Foot pain is a major health problem. A podiatric supplement to the U.S. National Health Interview Survey estimated that around 24% of the population has at least one foot ailment and that older adults experience more problems than younger adults. A recent study called the Framingham Study reported that 19% of men and 29% of women experience foot pain on most days of the month.
Foot pain, left untreated, can lead to more serious and more expensive problems later. Untreated foot pain can lead to joint deformity, infection, arthritis, impaired gait, and even amputation.
Foot pain can occur for a myriad of reasons including tendonitis, plantar fasciitis, diabetes, heel spurs, gout, and arthritis. In this article, we will go in depth on a few of these different causes of foot pain.
Tendonitis – Tendons are thick cords of tissue that connect muscles to bones. Tendonitis is inflammation of the tendon. This can occur in a variety of places on the body but the most common type of tendonitis on the foot is Achilles tendonitis. Tendonitis happens more frequently in people who wear high heels, people with high-arched feet, athletes who change playing surfaces, and in people who have weak or tired calf muscles.
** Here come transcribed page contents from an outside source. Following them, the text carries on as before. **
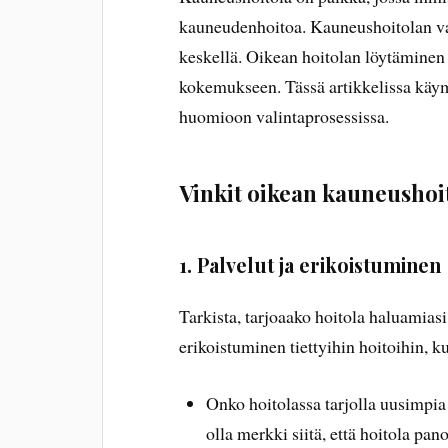
kauneudenhoitoa. Kauneushoitolan val
keskellä. Oikean hoitolan löytäminen 
kokemukseen. Tässä artikkelissa käymm
huomioon valintaprosessissa.
Vinkit oikean kauneushoi
1. Palvelut ja erikoistuminen
Tarkista, tarjoaako hoitola haluamiasi 
erikoistuminen tiettyihin hoitoihin, k
Onko hoitolassa tarjolla uusimp
olla merkki siitä, että hoitola pa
The symptoms of tendonitis include pain, swelling, stiffness, redness, warmth, reduced strength and range of motion, and the presence of a Hagland’s deformity, which is a bony formation on the back of the heel.
Plantar fasciitis – The plantar fascia is a fibrous band of connective tissue on the bottom of the foot. It begins at the heel and stretches out to the ball of the foot. The plantar fascia helps maintain the arch of the foot and is essential in foot stability and movement. Plantar fasciitis is inflammation and tears of the plantar fascia. Symptoms of plantar fasciitis include heel pain, foot pain after prolonged rest, foot pain after prolonged activity, and heel tenderness. People who have flat feet or who stand or walk for prolonged periods of time are more likely to develop plantar fasciitis.
Sports injury – The high stress placed on the feet during athletic participation can cause imbalances in foot muscles, leading to mechanical dysfunction. This dysfunction can lead to significant pain and poor movement ability. Some common sports injuries affecting the foot include turf toe, bunions, and plantar fasciitis (which was previously covered).
Turf toe is a condition that happens with repetitive hyperextension of the big toe. Turf toe is commonly seen in athletes that wear lightweight, flexible shoes and people who do box jumps or Olympic lifts. Turf toe is characterized by pain and tenderness at the joint of the big toe, pain during pushing off, and pain with movement of the big toe.
Bunions are bony bumps that form on the joint at the base of the big toe. Bunions occur when someone uses their ligaments and bones to support the foot with each step they make instead of using the foot muscles. It also means that when someone pushes off, they use the big toe rather than the ball of their foot. Symptoms of bunions include pain and tenderness on the inside of the big toe and the pain is intensified when wearing pointy, thin shoes.
Heel spur – A heel spur is a bony protrusion caused by calcium deposits on the underside of the heel. Heel spurs are often caused by strains of the foot muscles and ligaments, stretching of the plantar fascia, and repeated tearing of the membrane that covers the heel bone. Athletes who do large amounts of running and jumping, people who wear poorly fitting shoes, and obese people are at an increased risk of developing heel spurs. Heel spurs often cause no symptoms but can be associated with foot pain if inflammation occurs at the place of spur formation. The pain associated with heel spurs has been described as a knife or pin stabbing into the bottom of their feet when they first stand after prolonged periods off their feet.